You can now run TWS from the command line as your user with this script, and it will log its output to ~/TraderWorkstation/logs/tws.log. You should try it out at this point to make sure that everything works. No need to go beyond the login window: if you see that, then it is working.
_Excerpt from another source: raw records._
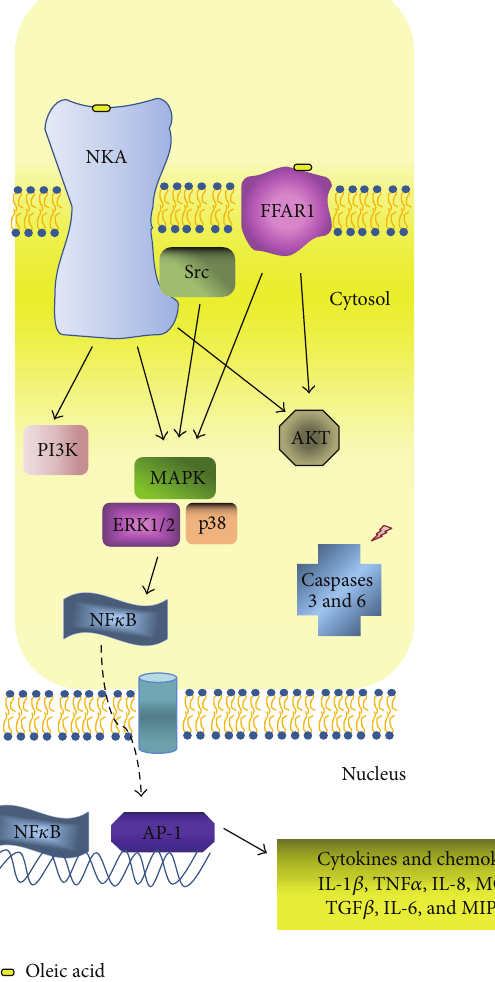
Figure 2: Intracellular pathways activated in oleic acid-induced lung injury and inflammation. Oleic acid triggers intracellular pathways through different receptors ending up in inflammatory mediator production and/or cell death. MAPK: mitogen-activated protein kinases, ERK1/2: extracellular signal-regulated kinases, NF 𝜅 B: nuclear factor kappa-light-chain-enhancer of activated B cells, PI3K: phosphatidylinositol 3-kinase, AKT: protein kinase B, NLRC4: NLR family CARD domain-containing protein 4, MyD88: myeloid differentiation primary response gene 88, AP-1: activator protein 1, TLR: toll-like receptor, IL: interleukin, MIP: macrophage inflammatory protein, FFAR1: free fatty acid receptor 1, MCP1: monocyte chemotactic protein 1, TGF 𝛽 : transforming growth factor beta, and TNF 𝛼 : tumor necrosis factor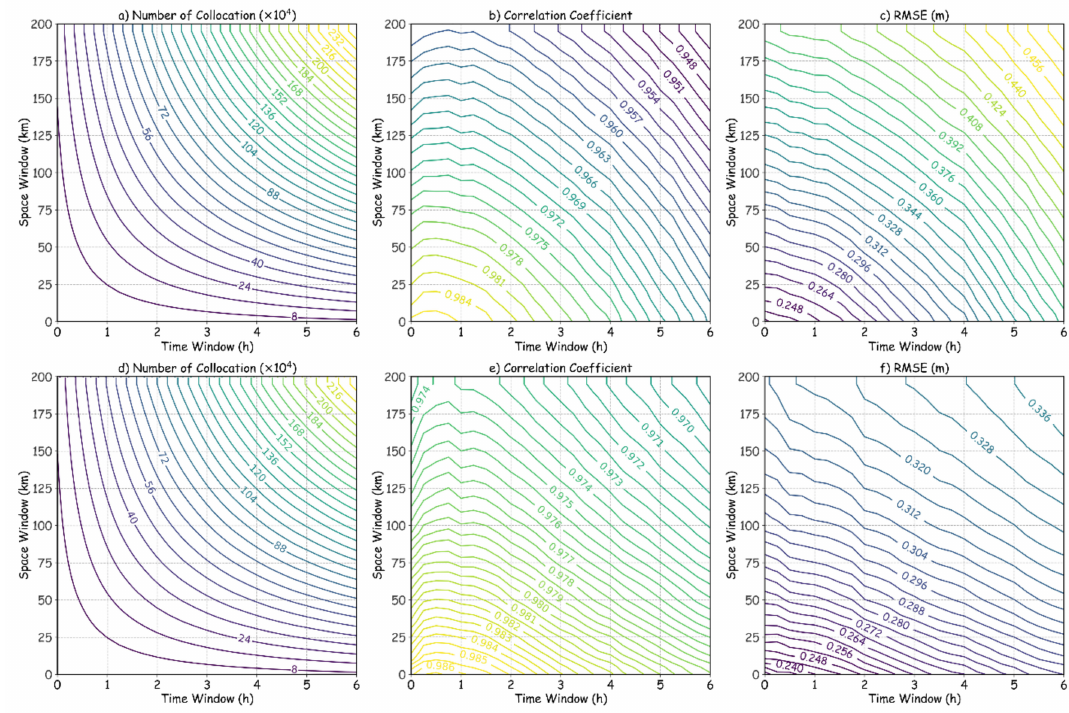
Figure 4. ( a , d ) N col , ( b , e ) CCs, and ( c , f ) RMSEs of Envisat SWHs versus Jason-1 SWHs as a function of the size of the spatial-temporal window. The upper row shows the results of direct cross-validation and the lower row shows the results of indirect cross-validation with a QC of G < 0.6 m. The color scales of the contours are identical for the same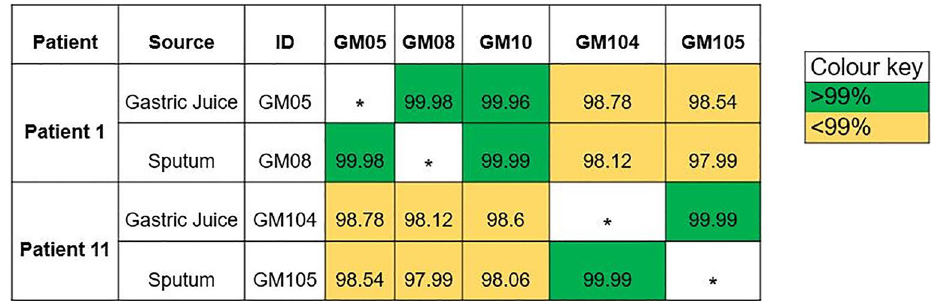
Figure 1. Average Nucleotide Identity pairwise comparisons of Pseudomonas aeruginosa isolate genomes from patient 1 and patient 11 lung and gastric juice samples. Comparisons coloured green have > 99% similarity and comparisons coloured yellow have < 99%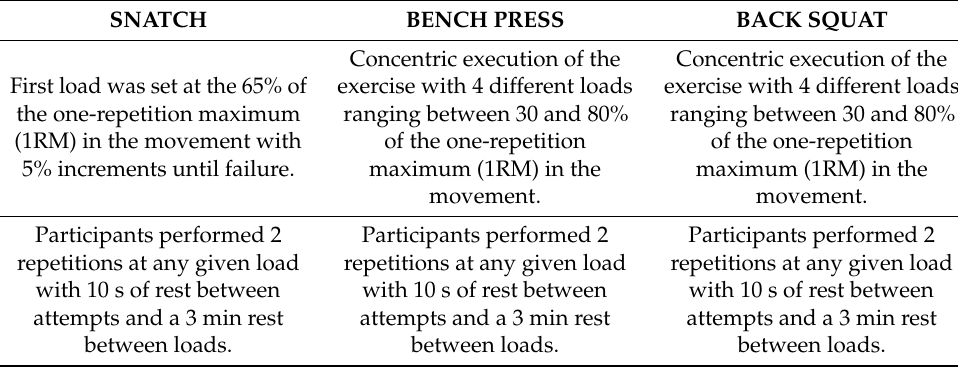
Table 2. Protocols followed in the incremental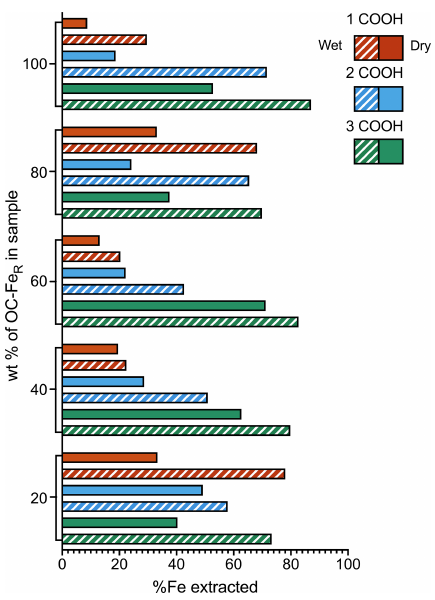
Figure 2. Fe recovery from freeze-dried vs. slurry coprecipitates. Solid bars show dried samples while patterns show the wet (slurry) samples. 1, 2 and 3 COOH refer to the number of carboxyl groups present in the coprecipitated organic acids. Compound maximal in- strument error is minimal and can be found in the data asset.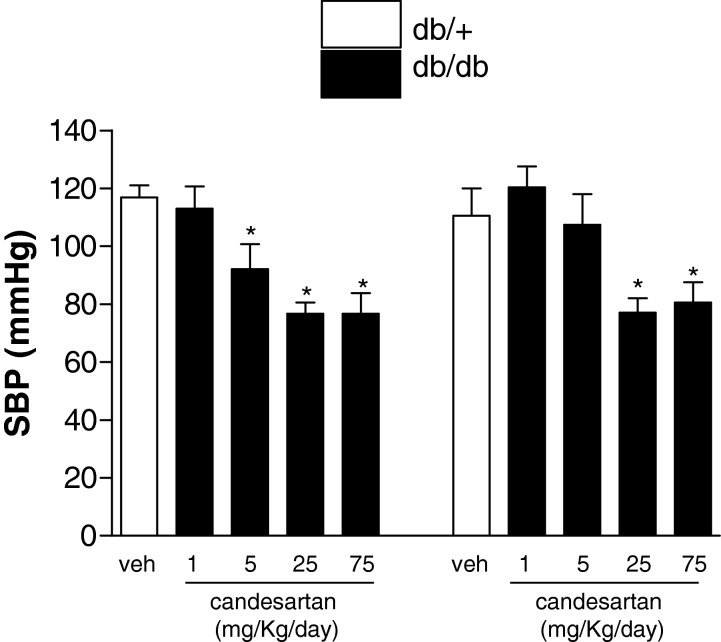
Ultra-high dose of candesartan reduce SBP in db/+ and db/db miceEnd point SBP in db/+ and db/db mice treated with subcutaneous injections of vehicle or candesartan at 1 mg/kg/d, 5 mg/kg/d, 25 mg/kg/d, 75 mg/kg/d for 4 weeks. Results are mean ± S.E.M. of seven mice. *P<0.05, candesartan-treated compared with counterpart vehicle-treated mice.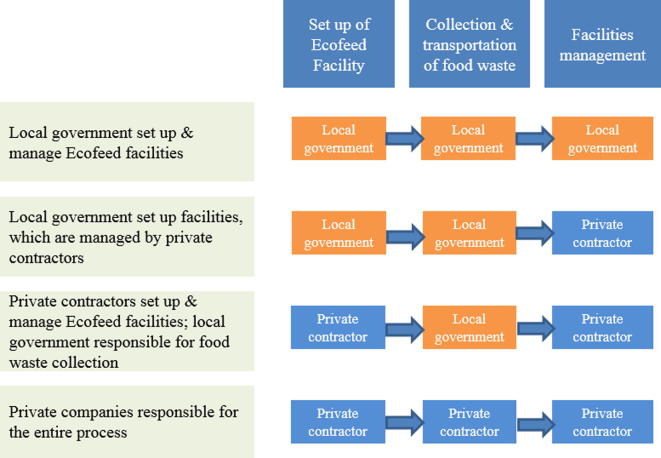
Ecofeed facilities in South Korea are managed through a combination of public and private partnerships.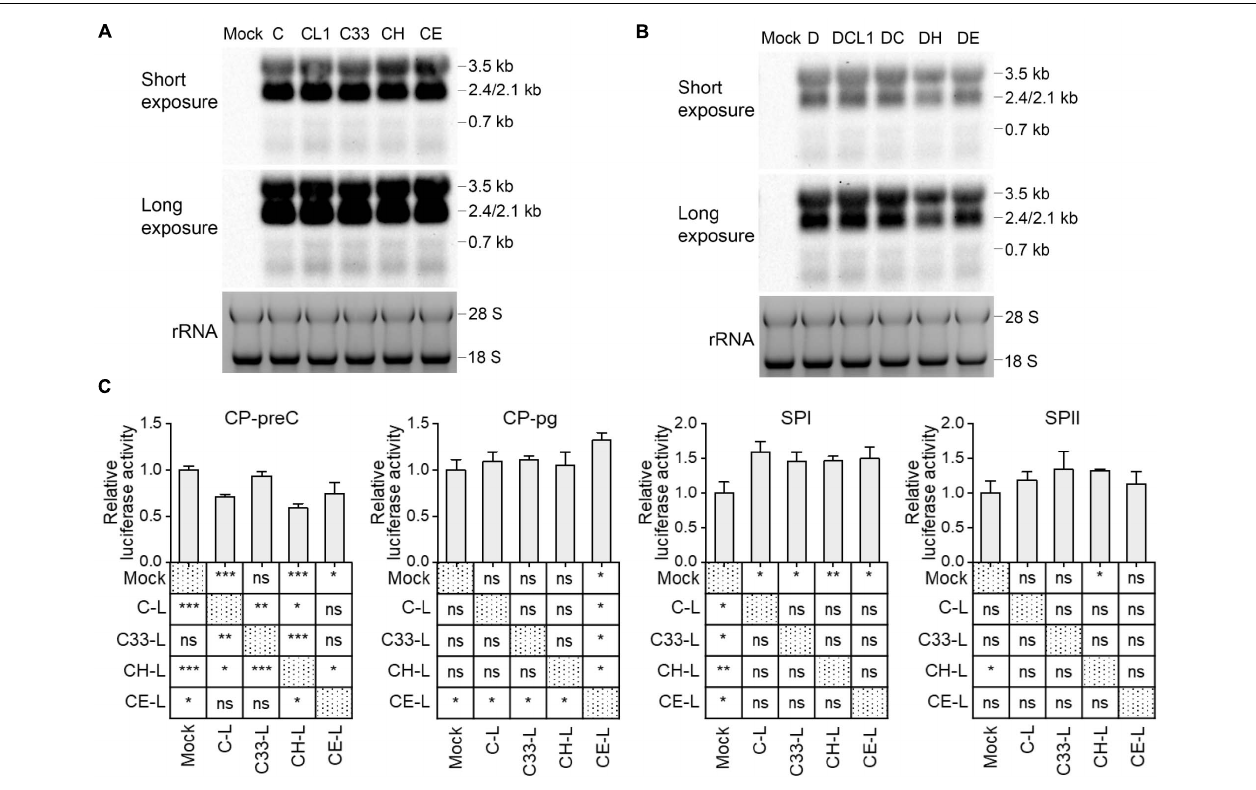
FIGURE 5 | Impact of preS1 N-terminal sequences on HBV transcription. Northern blot of intracellular HBV RNAs from HepG2 cells transfected with 1.3-mer HBV genome from C-derived (A) or D-derived (B) strains, with ethidium bromide stained rRNA serving as a loading control. (C) HepG2 cells were transiently co-transfected with HBV promoter plasmid (CP-pg, CP-preC, SPI, or SPII), which controls the expression of firefly luciferase, LHBs expression plasmid (C-L, C33-L, CH-L, or CE-L) and normalizing plasmid pRL-TK. Three days after transfection, the promoter activities were determined by dual luciferase reporter assay. Relative luciferase activity was calculated as firefly/renilla rate and further normalized as fold change to Mock. (C) The histograms show mean values from one representative experiment; the bars indicate Standard Deviation. The p values were determined using Student’s t test; ns represents no significant, * p < 0.05, ** p < 0.01, *** p < 0.001. CP, core promoter; SPI, surface promoter I; SPII, surface promoter II; rRNA, ribosomal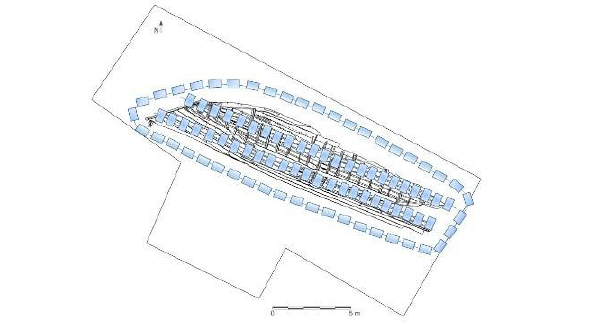
Figure 4. Disposition of the camera shooting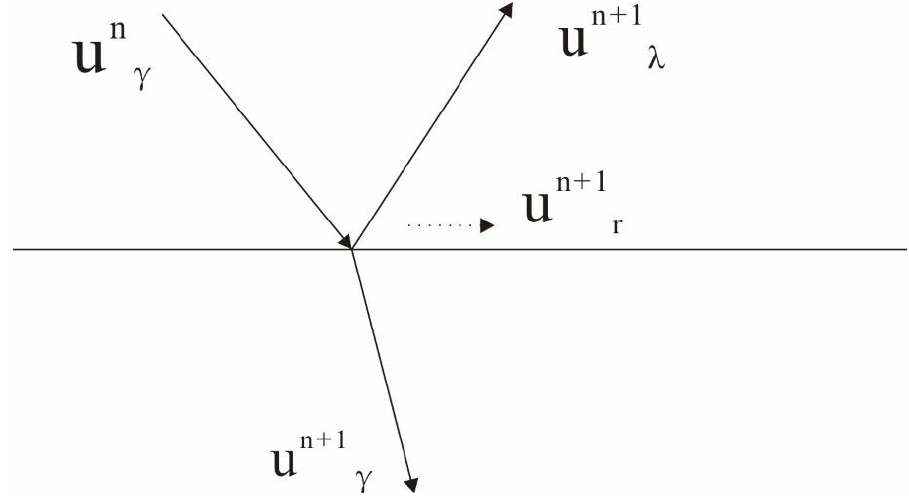
Figure A1. Wave field after wave decomposition. The zeroing matrix is expressed as: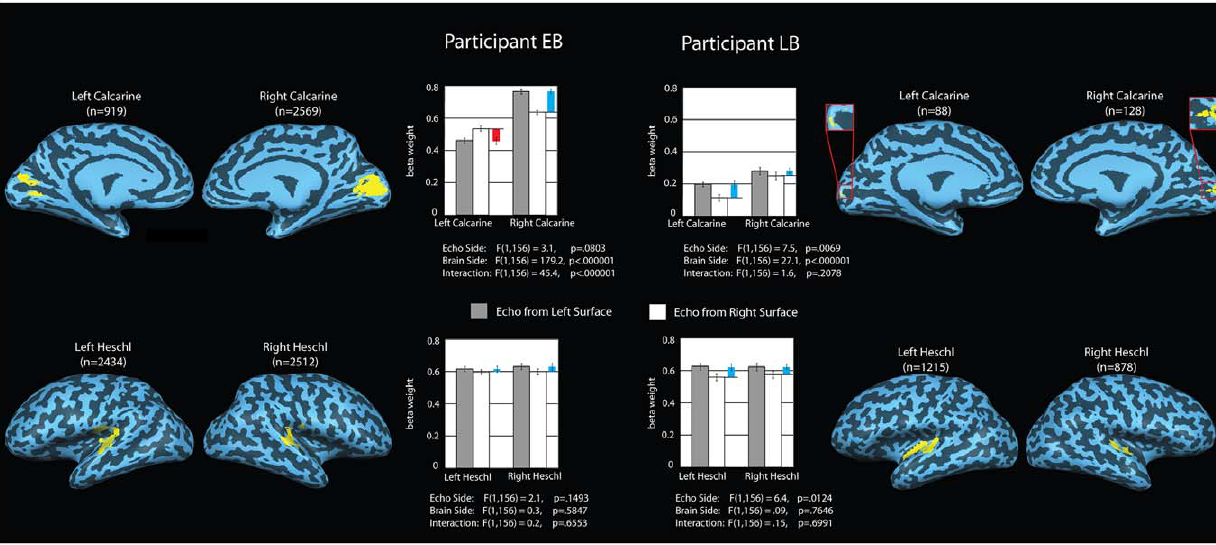
Figure 4. Results of the analysis of contralateral preference for EB and LB. Regions of interest (ROI) were defined based on anatomical and functional criteria. For illustration purposes, we show projections of ROI on the partially inflated cortical surfaces. However, all statistical analyses were performed in volume space. Bar graphs indicate beta values for the various ROIs. Gray and white bars indicate beta weights for ‘echo from surface on left’ and ‘echo from surface on right’, respectively, averaged across voxels within each ROI. Colored bars denote the difference between beta weights within each brain side (red bars indicate higher beta values for ‘echo from surface on right’; blue bars the reverse). Error bars denote SEM. To determine if activity during echolocation exhibits a contralateral preference, we applied independent measures ANOVA to the beta weights with ‘echo side’ (i.e. ‘echo from surface on left’ vs. ‘echo from surface on right’) and ‘brain side’ (e.g. ‘left calcarine’ vs. ‘right calcarine’) as factors to each ROI. ANOVA results are summarized below each bar graph. Results show that activity in calcarine cortex exhibits contralateral preference for EB (significant interaction effect), but not LB. Activity in auditory cortex shows neither contra- nor ipsilateral preference in either subject. For both EB and LB, beta values in the right calcarine exceed those in the left calcarine (main effect of ‘brain side’).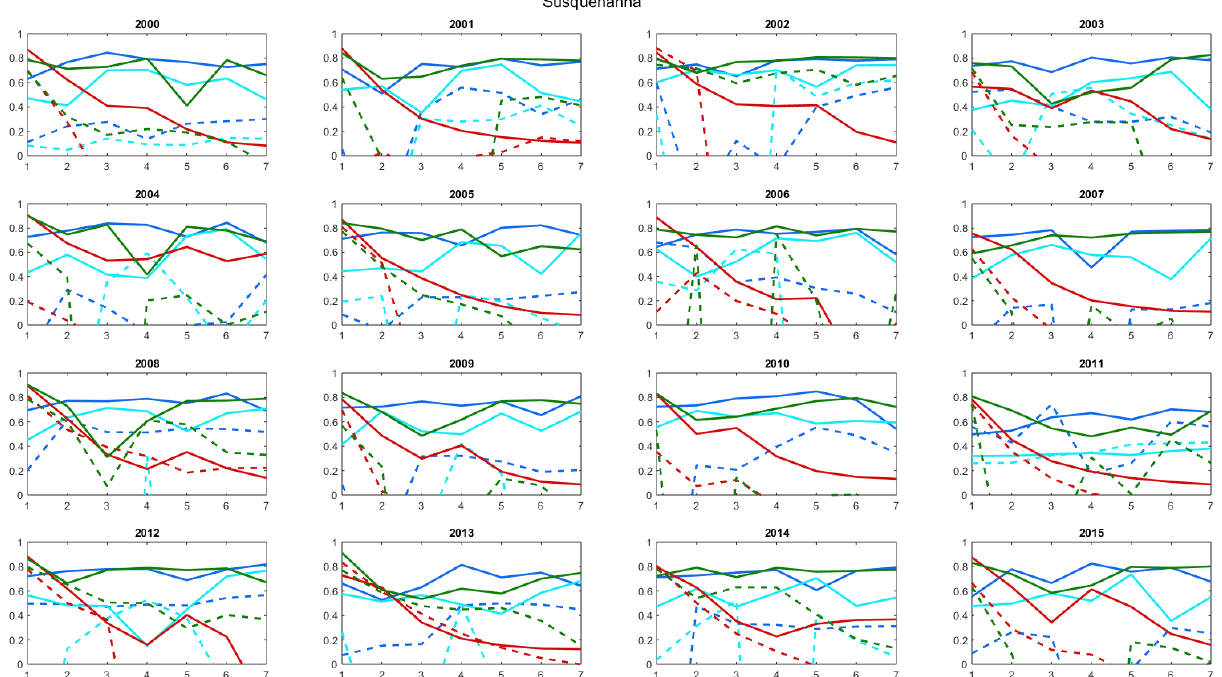
Figure 8. Evolution of NSE across the 7-day forecast window for the Susquehanna watershed. The training step is in full line, while leave-one-out validation is in dotted line. QP results are represented in red, SMP in blue, dSMP in cyan, and QSMP in green. Each subplot corresponds to a specific step of our cross-validation approach with the year used in validation in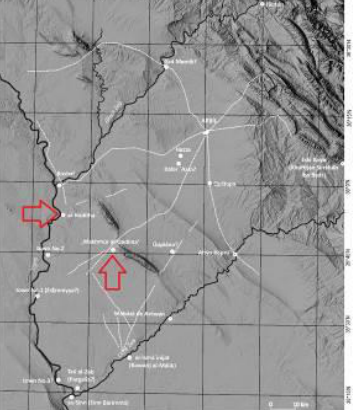
Figure 1 - Area of interest map as seen on Google Earth (a) and a closer view with detected historical sites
~/TraderWorkstation/launch.sh

Add Trader Workstation to the Launcher

But why run from the command line when you can have an icon in the launcher on the Ubuntu desktop? The first thing to do in order to achieve this goal is obtain a suitable icon. Fortunately there are many included in the TWS jar files. For example, this obtains a blue "IB" icon:

cd /tmp
cp ~/TraderWorkstation/IBJts/jts.jar .
jar -xf jts.jar
cp trader/common/images/ibapp_icon.gif ~/TraderWorkstation

Create a file /usr/share/applications/trader-workstation.desktop that specifies how to launch TWS and which icon to display. Replace "/home/myuser" with the path to your user home directory:

sudo cat <<EOF > /usr/share/applications/trader-workstation.desktop
[Desktop Entry]
Type=Application
Terminal=false
Name=Trader Workstation
Icon=/home/myuser/TraderWorkstation/ibapp_icon.gif
Exec=/home/myuser/TraderWorkstation/launch.sh
EOF
sudo update-desktop-database

Lastly search for "Trader Workstation" in the Unity Dash (click the top icon in the launcher) and then launch it. Lock the icon to the launcher when it appears, and you are good to go.

Cautions and Issues

Workspaces are multiple desktop windows in Ubuntu, enabled under Appearance -> Behavior in the settings panel. They are not enabled by default in 13.04, but if you do use workspaces then you may experience a blocking issue when launching TWS in anything other than the top left default workspace. You may find that some of the TWS windows, such as chart displays, don't render, but are instead fixed invisibly to the foreground, blocking access to all other windows in the workspace. This happens about half the time if you have four open windows in your TWS configuration.

Fortunately this issue doesn't manifest in 13.10 or later versions, and ideally everyone on 13.04 should be upgrading shortly.